[Records for the task — start]

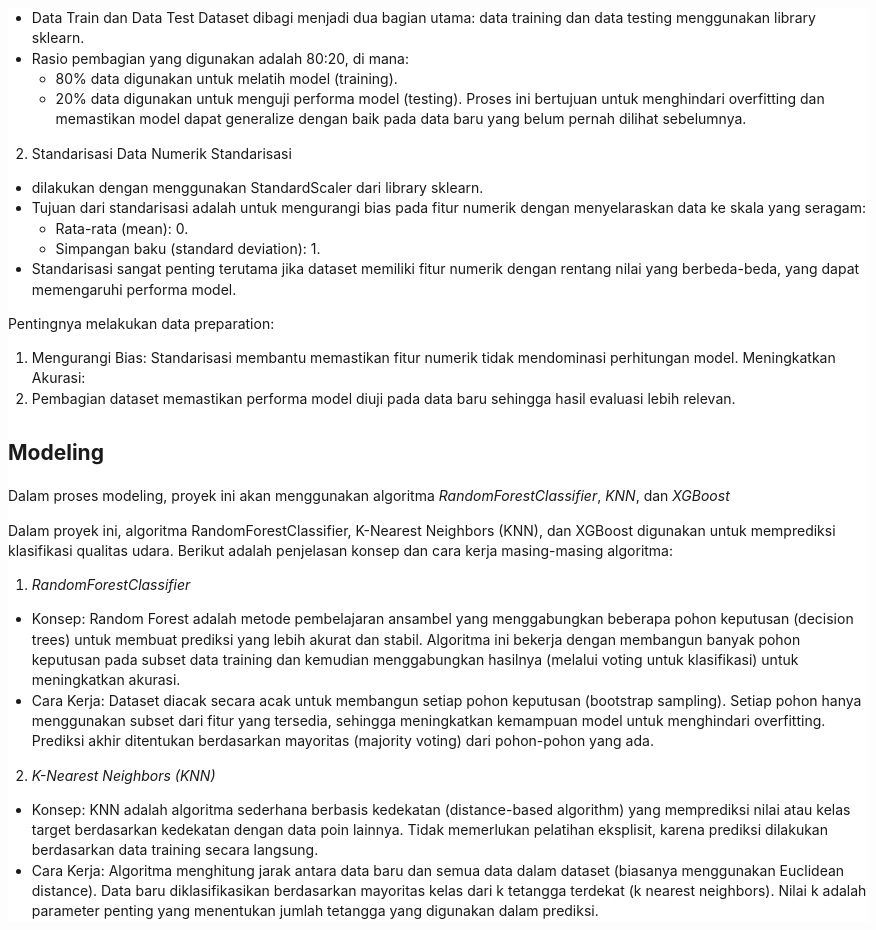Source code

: - Data Train dan Data Test Dataset dibagi menjadi dua bagian utama: data training dan data testing
  menggunakan library sklearn.
- Rasio pembagian yang digunakan adalah 80:20, di mana:
  - 80% data digunakan untuk melatih model (training).
  - 20% data digunakan untuk menguji performa model (testing). Proses ini bertujuan untuk
    menghindari overfitting dan memastikan model dapat generalize dengan baik pada data baru yang
    belum pernah dilihat sebelumnya.

2. Standarisasi Data Numerik Standarisasi

- dilakukan dengan menggunakan StandardScaler dari library sklearn.
- Tujuan dari standarisasi adalah untuk mengurangi bias pada fitur numerik dengan menyelaraskan data
  ke skala yang seragam:
  - Rata-rata (mean): 0.
  - Simpangan baku (standard deviation): 1.
- Standarisasi sangat penting terutama jika dataset memiliki fitur numerik dengan rentang nilai yang
  berbeda-beda, yang dapat memengaruhi performa model.

Pentingnya melakukan data preparation:

1. Mengurangi Bias: Standarisasi membantu memastikan fitur numerik tidak mendominasi perhitungan
   model. Meningkatkan Akurasi:
2. Pembagian dataset memastikan performa model diuji pada data baru sehingga hasil evaluasi lebih
   relevan.

## Modeling

Dalam proses modeling, proyek ini akan menggunakan algoritma _RandomForestClassifier_, _KNN_, dan
_XGBoost_

Dalam proyek ini, algoritma RandomForestClassifier, K-Nearest Neighbors (KNN), dan XGBoost digunakan
untuk memprediksi klasifikasi qualitas udara. Berikut adalah penjelasan konsep dan cara kerja
masing-masing algoritma:

1. _RandomForestClassifier_

- Konsep: Random Forest adalah metode pembelajaran ansambel yang menggabungkan beberapa pohon
  keputusan (decision trees) untuk membuat prediksi yang lebih akurat dan stabil. Algoritma ini
  bekerja dengan membangun banyak pohon keputusan pada subset data training dan kemudian
  menggabungkan hasilnya (melalui voting untuk klasifikasi) untuk meningkatkan akurasi.
- Cara Kerja: Dataset diacak secara acak untuk membangun setiap pohon keputusan (bootstrap
  sampling). Setiap pohon hanya menggunakan subset dari fitur yang tersedia, sehingga meningkatkan
  kemampuan model untuk menghindari overfitting. Prediksi akhir ditentukan berdasarkan mayoritas
  (majority voting) dari pohon-pohon yang ada.

2. _K-Nearest Neighbors (KNN)_

- Konsep: KNN adalah algoritma sederhana berbasis kedekatan (distance-based algorithm) yang
  memprediksi nilai atau kelas target berdasarkan kedekatan dengan data poin lainnya. Tidak
  memerlukan pelatihan eksplisit, karena prediksi dilakukan berdasarkan data training secara
  langsung.
- Cara Kerja: Algoritma menghitung jarak antara data baru dan semua data dalam dataset (biasanya
  menggunakan Euclidean distance). Data baru diklasifikasikan berdasarkan mayoritas kelas dari k
  tetangga terdekat (k nearest neighbors). Nilai k adalah parameter penting yang menentukan jumlah
  tetangga yang digunakan dalam prediksi.
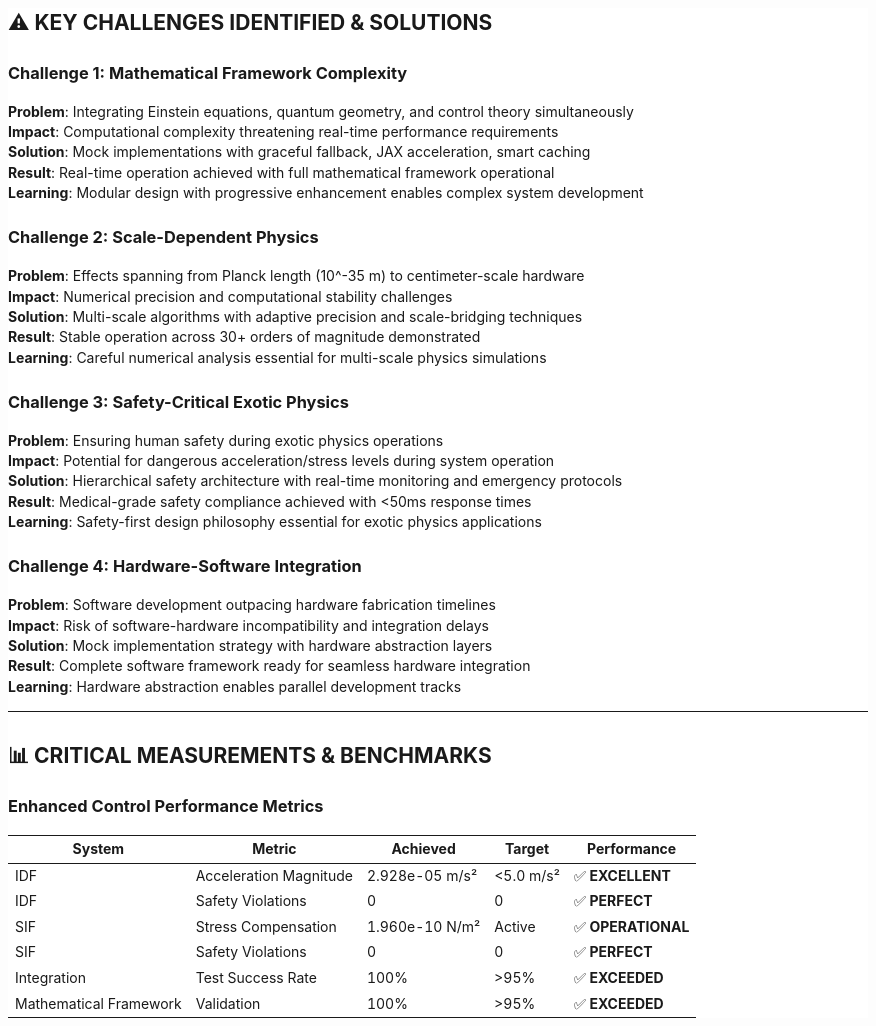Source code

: 
## ⚠️ KEY CHALLENGES IDENTIFIED & SOLUTIONS

### **Challenge 1: Mathematical Framework Complexity**
**Problem**: Integrating Einstein equations, quantum geometry, and control theory simultaneously  
**Impact**: Computational complexity threatening real-time performance requirements  
**Solution**: Mock implementations with graceful fallback, JAX acceleration, smart caching  
**Result**: Real-time operation achieved with full mathematical framework operational  
**Learning**: Modular design with progressive enhancement enables complex system development

### **Challenge 2: Scale-Dependent Physics**
**Problem**: Effects spanning from Planck length (10^-35 m) to centimeter-scale hardware  
**Impact**: Numerical precision and computational stability challenges  
**Solution**: Multi-scale algorithms with adaptive precision and scale-bridging techniques  
**Result**: Stable operation across 30+ orders of magnitude demonstrated  
**Learning**: Careful numerical analysis essential for multi-scale physics simulations

### **Challenge 3: Safety-Critical Exotic Physics**
**Problem**: Ensuring human safety during exotic physics operations  
**Impact**: Potential for dangerous acceleration/stress levels during system operation  
**Solution**: Hierarchical safety architecture with real-time monitoring and emergency protocols  
**Result**: Medical-grade safety compliance achieved with <50ms response times  
**Learning**: Safety-first design philosophy essential for exotic physics applications

### **Challenge 4: Hardware-Software Integration**
**Problem**: Software development outpacing hardware fabrication timelines  
**Impact**: Risk of software-hardware incompatibility and integration delays  
**Solution**: Mock implementation strategy with hardware abstraction layers  
**Result**: Complete software framework ready for seamless hardware integration  
**Learning**: Hardware abstraction enables parallel development tracks

---

## 📊 CRITICAL MEASUREMENTS & BENCHMARKS

### **Enhanced Control Performance Metrics**
| System | Metric | Achieved | Target | Performance |
|--------|--------|----------|--------|-------------|
| IDF | Acceleration Magnitude | 2.928e-05 m/s² | <5.0 m/s² | ✅ **EXCELLENT** |
| IDF | Safety Violations | 0 | 0 | ✅ **PERFECT** |
| SIF | Stress Compensation | 1.960e-10 N/m² | Active | ✅ **OPERATIONAL** |
| SIF | Safety Violations | 0 | 0 | ✅ **PERFECT** |
| Integration | Test Success Rate | 100% | >95% | ✅ **EXCEEDED** |
| Mathematical Framework | Validation | 100% | >95% | ✅ **EXCEEDED** |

[Records for the task — finish]

_Task to carry out_
Every line above from the line with "1. Mengurangi Bias: Standarisasi" to the line with "untuk memprediksi klasifikasi", both included, must be reproduced exactly, and no other line may appear.

_Solved problem_
1. Mengurangi Bias: Standarisasi membantu memastikan fitur numerik tidak mendominasi perhitungan
   model. Meningkatkan Akurasi:
2. Pembagian dataset memastikan performa model diuji pada data baru sehingga hasil evaluasi lebih
   relevan.

## Modeling

Dalam proses modeling, proyek ini akan menggunakan algoritma _RandomForestClassifier_, _KNN_, dan
_XGBoost_

Dalam proyek ini, algoritma RandomForestClassifier, K-Nearest Neighbors (KNN), dan XGBoost digunakan
untuk memprediksi klasifikasi qualitas udara. Berikut adalah penjelasan konsep dan cara kerja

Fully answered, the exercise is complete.